Stored data:
--- Begin ---
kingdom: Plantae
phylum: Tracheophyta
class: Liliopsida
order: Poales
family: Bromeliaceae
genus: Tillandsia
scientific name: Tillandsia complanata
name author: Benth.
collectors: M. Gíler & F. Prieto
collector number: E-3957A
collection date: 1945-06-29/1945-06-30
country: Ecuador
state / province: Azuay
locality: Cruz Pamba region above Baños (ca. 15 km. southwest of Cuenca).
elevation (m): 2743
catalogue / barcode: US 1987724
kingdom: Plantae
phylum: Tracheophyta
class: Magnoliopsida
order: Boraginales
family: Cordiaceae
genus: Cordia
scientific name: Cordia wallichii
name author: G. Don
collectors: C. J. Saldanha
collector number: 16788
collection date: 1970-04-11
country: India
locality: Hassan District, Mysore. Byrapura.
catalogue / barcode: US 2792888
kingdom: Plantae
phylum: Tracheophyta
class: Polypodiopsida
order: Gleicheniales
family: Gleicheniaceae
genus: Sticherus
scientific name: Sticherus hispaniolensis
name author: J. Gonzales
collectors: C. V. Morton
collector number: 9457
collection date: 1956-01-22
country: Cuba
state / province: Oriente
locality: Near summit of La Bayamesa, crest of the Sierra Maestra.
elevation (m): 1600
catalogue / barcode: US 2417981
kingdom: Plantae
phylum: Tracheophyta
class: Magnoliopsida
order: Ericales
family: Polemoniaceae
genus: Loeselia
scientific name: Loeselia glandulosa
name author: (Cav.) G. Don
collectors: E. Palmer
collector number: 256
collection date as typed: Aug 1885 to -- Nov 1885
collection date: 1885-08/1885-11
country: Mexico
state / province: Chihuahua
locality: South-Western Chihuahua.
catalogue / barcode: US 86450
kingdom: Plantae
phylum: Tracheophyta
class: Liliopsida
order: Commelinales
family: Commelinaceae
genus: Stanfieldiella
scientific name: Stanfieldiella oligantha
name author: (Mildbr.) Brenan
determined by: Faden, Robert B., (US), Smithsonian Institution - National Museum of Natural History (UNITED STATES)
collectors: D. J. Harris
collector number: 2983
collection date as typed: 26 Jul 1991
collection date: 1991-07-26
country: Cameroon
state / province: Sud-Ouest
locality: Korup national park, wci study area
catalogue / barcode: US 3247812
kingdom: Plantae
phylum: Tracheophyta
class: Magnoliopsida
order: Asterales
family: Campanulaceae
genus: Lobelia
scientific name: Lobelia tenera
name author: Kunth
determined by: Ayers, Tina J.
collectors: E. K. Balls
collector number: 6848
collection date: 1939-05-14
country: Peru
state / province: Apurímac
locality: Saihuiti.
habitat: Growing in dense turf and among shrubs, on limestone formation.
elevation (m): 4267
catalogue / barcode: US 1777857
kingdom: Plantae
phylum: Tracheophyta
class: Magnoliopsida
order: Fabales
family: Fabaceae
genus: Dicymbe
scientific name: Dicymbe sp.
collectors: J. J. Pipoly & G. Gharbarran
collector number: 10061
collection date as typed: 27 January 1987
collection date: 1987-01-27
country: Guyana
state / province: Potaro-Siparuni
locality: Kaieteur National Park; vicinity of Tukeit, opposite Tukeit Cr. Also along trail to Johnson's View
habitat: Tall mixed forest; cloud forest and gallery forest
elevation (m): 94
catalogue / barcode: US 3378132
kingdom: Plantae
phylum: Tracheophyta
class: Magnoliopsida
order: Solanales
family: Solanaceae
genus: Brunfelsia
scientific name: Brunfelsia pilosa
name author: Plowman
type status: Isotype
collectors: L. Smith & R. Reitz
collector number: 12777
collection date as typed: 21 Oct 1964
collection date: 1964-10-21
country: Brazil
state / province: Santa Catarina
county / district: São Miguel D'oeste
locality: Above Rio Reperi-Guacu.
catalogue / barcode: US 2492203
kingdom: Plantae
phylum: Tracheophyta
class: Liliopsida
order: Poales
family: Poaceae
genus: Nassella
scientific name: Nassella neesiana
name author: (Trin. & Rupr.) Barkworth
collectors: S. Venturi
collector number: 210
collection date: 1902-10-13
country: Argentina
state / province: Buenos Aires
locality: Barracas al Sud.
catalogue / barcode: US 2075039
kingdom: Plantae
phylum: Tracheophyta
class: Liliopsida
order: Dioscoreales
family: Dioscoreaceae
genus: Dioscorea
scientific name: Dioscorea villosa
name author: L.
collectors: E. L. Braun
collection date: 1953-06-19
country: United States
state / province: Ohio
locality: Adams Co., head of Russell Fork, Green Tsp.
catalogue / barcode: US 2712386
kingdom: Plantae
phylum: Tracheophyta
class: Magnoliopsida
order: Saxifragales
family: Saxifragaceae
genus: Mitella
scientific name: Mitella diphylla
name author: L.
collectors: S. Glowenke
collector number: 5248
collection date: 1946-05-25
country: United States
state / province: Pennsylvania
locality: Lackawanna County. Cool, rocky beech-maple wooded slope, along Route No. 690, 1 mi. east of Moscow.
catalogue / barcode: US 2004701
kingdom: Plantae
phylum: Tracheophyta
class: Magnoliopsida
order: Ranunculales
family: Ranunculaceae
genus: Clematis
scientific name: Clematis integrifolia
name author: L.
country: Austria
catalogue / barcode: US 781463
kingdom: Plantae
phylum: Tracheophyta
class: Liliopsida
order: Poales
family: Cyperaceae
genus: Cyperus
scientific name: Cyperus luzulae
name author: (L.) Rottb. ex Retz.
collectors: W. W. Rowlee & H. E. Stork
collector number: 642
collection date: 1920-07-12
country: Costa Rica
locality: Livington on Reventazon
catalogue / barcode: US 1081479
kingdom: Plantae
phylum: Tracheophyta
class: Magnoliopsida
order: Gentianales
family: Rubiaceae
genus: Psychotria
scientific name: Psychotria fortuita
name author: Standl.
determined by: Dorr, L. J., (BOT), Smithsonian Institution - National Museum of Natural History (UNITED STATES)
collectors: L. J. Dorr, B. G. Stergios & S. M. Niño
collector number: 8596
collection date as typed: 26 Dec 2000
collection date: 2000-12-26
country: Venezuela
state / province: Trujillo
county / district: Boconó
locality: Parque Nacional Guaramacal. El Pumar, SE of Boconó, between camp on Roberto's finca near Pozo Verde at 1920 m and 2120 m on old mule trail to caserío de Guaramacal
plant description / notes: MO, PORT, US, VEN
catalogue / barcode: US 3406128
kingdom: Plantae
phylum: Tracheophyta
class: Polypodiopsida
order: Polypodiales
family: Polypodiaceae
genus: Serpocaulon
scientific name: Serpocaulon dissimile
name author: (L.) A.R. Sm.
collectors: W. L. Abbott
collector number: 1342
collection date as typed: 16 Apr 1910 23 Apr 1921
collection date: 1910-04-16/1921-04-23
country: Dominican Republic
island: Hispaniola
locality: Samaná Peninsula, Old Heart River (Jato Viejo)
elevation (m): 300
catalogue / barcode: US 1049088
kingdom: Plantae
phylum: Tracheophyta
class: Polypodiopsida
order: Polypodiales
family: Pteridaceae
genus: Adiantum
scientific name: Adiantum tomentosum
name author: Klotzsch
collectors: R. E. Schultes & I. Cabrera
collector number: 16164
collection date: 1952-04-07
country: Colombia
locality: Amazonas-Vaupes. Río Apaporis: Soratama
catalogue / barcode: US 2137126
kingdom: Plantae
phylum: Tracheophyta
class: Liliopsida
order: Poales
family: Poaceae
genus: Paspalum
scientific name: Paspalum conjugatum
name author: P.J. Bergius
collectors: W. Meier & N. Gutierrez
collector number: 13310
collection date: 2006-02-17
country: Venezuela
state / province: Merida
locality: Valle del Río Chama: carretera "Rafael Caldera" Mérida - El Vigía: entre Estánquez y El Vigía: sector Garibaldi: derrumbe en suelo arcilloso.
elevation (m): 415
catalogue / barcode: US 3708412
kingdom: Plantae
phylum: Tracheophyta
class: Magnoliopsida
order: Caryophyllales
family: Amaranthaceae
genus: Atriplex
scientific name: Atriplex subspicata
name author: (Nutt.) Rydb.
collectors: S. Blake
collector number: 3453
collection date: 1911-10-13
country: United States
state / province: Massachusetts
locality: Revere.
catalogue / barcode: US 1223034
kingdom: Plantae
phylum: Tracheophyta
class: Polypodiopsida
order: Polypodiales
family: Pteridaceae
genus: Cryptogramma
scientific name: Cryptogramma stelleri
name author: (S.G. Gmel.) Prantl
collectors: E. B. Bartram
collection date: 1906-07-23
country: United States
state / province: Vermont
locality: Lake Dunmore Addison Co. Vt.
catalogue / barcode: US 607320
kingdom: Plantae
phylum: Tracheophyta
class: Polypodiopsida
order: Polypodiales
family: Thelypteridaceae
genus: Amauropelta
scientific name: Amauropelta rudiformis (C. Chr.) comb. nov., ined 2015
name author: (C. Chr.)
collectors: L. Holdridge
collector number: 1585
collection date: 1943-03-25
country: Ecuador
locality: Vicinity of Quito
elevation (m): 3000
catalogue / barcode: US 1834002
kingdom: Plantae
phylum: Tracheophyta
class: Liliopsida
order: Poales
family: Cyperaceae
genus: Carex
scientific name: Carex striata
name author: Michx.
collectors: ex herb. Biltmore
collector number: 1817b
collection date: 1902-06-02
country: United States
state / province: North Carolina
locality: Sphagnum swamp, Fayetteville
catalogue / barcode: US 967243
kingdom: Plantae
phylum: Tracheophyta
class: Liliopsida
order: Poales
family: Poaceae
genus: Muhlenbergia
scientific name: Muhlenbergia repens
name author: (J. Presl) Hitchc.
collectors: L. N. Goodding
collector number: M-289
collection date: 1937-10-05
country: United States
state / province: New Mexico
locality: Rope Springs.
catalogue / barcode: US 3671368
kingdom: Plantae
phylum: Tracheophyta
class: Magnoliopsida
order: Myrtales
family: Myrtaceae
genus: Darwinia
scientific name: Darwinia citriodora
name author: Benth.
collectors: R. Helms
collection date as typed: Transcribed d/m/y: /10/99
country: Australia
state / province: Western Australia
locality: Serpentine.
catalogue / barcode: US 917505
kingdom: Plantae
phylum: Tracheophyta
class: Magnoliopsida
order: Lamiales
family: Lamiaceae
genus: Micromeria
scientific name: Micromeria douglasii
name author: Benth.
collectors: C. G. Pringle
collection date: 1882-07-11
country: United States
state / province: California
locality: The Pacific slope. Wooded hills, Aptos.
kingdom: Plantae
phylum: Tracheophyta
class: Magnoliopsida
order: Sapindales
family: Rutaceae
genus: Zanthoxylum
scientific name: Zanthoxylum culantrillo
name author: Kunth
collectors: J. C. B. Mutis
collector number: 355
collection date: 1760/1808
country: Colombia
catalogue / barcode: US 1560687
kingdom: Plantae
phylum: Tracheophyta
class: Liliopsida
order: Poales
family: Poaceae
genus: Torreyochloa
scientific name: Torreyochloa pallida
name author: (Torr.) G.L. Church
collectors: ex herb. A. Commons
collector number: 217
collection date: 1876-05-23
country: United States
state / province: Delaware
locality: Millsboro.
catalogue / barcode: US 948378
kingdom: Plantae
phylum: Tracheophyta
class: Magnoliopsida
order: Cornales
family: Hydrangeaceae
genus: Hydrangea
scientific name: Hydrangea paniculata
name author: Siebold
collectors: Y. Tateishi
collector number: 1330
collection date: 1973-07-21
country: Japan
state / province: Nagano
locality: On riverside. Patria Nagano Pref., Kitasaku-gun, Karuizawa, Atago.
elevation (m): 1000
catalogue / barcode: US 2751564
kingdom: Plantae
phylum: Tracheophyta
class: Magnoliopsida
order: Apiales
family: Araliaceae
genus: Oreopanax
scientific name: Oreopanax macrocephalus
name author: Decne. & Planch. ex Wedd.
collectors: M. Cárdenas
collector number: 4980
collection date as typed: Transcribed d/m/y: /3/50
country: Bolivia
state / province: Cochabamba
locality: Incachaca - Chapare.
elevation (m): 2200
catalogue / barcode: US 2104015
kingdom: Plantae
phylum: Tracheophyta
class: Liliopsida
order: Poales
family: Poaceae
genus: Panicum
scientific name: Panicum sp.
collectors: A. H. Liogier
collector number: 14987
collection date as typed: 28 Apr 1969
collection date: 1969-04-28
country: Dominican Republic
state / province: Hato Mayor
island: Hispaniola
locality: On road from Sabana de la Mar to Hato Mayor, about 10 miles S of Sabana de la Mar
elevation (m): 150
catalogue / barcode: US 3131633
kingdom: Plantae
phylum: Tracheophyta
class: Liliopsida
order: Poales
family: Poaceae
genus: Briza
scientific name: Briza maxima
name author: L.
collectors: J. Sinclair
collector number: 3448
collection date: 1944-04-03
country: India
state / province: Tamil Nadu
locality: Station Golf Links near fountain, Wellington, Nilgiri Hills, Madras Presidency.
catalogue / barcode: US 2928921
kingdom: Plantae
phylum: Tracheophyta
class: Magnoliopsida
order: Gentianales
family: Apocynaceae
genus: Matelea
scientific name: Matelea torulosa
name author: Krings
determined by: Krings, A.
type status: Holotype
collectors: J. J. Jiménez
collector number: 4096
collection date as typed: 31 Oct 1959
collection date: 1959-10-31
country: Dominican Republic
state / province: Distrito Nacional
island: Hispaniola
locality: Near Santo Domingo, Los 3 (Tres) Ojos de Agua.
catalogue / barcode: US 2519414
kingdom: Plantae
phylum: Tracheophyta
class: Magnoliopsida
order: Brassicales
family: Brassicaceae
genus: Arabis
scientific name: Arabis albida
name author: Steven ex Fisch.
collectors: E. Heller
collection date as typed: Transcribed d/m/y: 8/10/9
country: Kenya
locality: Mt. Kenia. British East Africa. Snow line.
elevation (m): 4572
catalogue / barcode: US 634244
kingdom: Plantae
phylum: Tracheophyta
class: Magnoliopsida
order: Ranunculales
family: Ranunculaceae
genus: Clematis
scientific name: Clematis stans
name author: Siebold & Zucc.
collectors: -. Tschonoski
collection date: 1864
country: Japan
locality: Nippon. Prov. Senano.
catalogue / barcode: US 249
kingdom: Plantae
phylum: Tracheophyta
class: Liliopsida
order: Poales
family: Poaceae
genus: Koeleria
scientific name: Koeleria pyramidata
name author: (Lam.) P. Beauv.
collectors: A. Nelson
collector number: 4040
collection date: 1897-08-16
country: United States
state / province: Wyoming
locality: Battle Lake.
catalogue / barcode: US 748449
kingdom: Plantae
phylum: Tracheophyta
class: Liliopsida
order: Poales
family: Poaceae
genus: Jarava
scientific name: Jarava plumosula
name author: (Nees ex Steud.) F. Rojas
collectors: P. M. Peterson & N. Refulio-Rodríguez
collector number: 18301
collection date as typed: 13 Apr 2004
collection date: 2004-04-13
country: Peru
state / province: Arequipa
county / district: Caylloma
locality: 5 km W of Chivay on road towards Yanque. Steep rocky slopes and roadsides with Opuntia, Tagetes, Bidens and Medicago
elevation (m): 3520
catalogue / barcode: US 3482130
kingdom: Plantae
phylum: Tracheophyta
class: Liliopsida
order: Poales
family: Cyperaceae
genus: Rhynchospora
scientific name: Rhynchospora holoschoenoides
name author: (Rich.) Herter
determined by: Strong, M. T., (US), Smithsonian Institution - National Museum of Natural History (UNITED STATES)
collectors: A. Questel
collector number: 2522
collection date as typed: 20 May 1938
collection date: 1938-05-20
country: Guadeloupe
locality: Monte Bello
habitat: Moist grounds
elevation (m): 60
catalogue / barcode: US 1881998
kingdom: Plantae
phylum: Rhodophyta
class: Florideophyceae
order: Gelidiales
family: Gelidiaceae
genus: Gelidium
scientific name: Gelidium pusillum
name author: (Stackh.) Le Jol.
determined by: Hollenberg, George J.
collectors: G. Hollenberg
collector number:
--- End ---
Please copy the lines in the items above word for word, everything from the line containing "name author: Krings" down to the line containing "name author: (Rich.) Herter", with both of those lines included.

name author: Krings
determined by: Krings, A.
type status: Holotype
collectors: J. J. Jiménez
collector number: 4096
collection date as typed: 31 Oct 1959
collection date: 1959-10-31
country: Dominican Republic
state / province: Distrito Nacional
island: Hispaniola
locality: Near Santo Domingo, Los 3 (Tres) Ojos de Agua.
catalogue / barcode: US 2519414
kingdom: Plantae
phylum: Tracheophyta
class: Magnoliopsida
order: Brassicales
family: Brassicaceae
genus: Arabis
scientific name: Arabis albida
name author: Steven ex Fisch.
collectors: E. Heller
collection date as typed: Transcribed d/m/y: 8/10/9
country: Kenya
locality: Mt. Kenia. British East Africa. Snow line.
elevation (m): 4572
catalogue / barcode: US 634244
kingdom: Plantae
phylum: Tracheophyta
class: Magnoliopsida
order: Ranunculales
family: Ranunculaceae
genus: Clematis
scientific name: Clematis stans
name author: Siebold & Zucc.
collectors: -. Tschonoski
collection date: 1864
country: Japan
locality: Nippon. Prov. Senano.
catalogue / barcode: US 249
kingdom: Plantae
phylum: Tracheophyta
class: Liliopsida
order: Poales
family: Poaceae
genus: Koeleria
scientific name: Koeleria pyramidata
name author: (Lam.) P. Beauv.
collectors: A. Nelson
collector number: 4040
collection date: 1897-08-16
country: United States
state / province: Wyoming
locality: Battle Lake.
catalogue / barcode: US 748449
kingdom: Plantae
phylum: Tracheophyta
class: Liliopsida
order: Poales
family: Poaceae
genus: Jarava
scientific name: Jarava plumosula
name author: (Nees ex Steud.) F. Rojas
collectors: P. M. Peterson & N. Refulio-Rodríguez
collector number: 18301
collection date as typed: 13 Apr 2004
collection date: 2004-04-13
country: Peru
state / province: Arequipa
county / district: Caylloma
locality: 5 km W of Chivay on road towards Yanque. Steep rocky slopes and roadsides with Opuntia, Tagetes, Bidens and Medicago
elevation (m): 3520
catalogue / barcode: US 3482130
kingdom: Plantae
phylum: Tracheophyta
class: Liliopsida
order: Poales
family: Cyperaceae
genus: Rhynchospora
scientific name: Rhynchospora holoschoenoides
name author: (Rich.) Herter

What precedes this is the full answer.